Normoxia – Intracellular tissue normoxia is variable between organisms and tissues, and intracellular oxygen pressure is frequently well below air-level pO2 because of cellular (mainly mitochondrial) oxygen consumption and oxygen gradients along the respiratory cascade.
Hyperoxia is defined as environmental oxygen pressure above the normoxic reference level.
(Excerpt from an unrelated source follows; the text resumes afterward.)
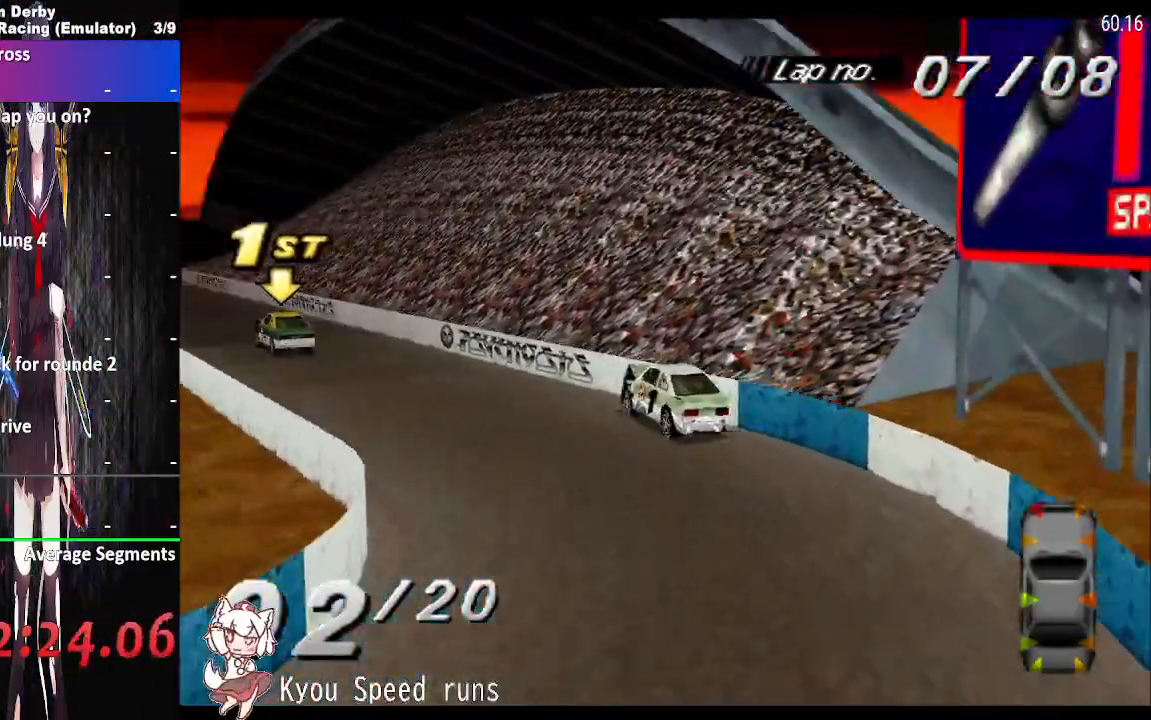
{"dt_ms": 500, "buttons": ["CROSS", "DPAD_LEFT"], "events": [[133, "DPAD_RIGHT", "down"], [450, "DPAD_RIGHT", "up"]]}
Cellular and intracellular hyperoxia is imposed on isolated cells and isolated mitochondria at air-level oxygen pressures which are higher compared to cellular and intracellular oxygen pressures under tissue conditions in vivo.
Hypoxia is defined in respiratory physiology as the state when insufficient O2 is available for respiration, compared to environmental hypoxia defined as environmental oxygen pressures below the normoxic reference level. Three major categories of hypoxia are (1) environmental hypoxia, (2) physiological tissue hypoxia in hyperactivated states (e.g. at VO2max) with intracellular oxygen demand/supply balance at steady state in tissues at environmental normoxia, compared to tissue normoxia in physiologically balanced states, and (3) pathological tissue hypoxia including ischemia and stroke, anaemia, chronic heart disease, chronic obstructive pulmonary disease, severe COVID-19, and obstructive sleep apnea. Pathological hypoxia leads to tissue hypoxia and heterogenous intracellular anoxia.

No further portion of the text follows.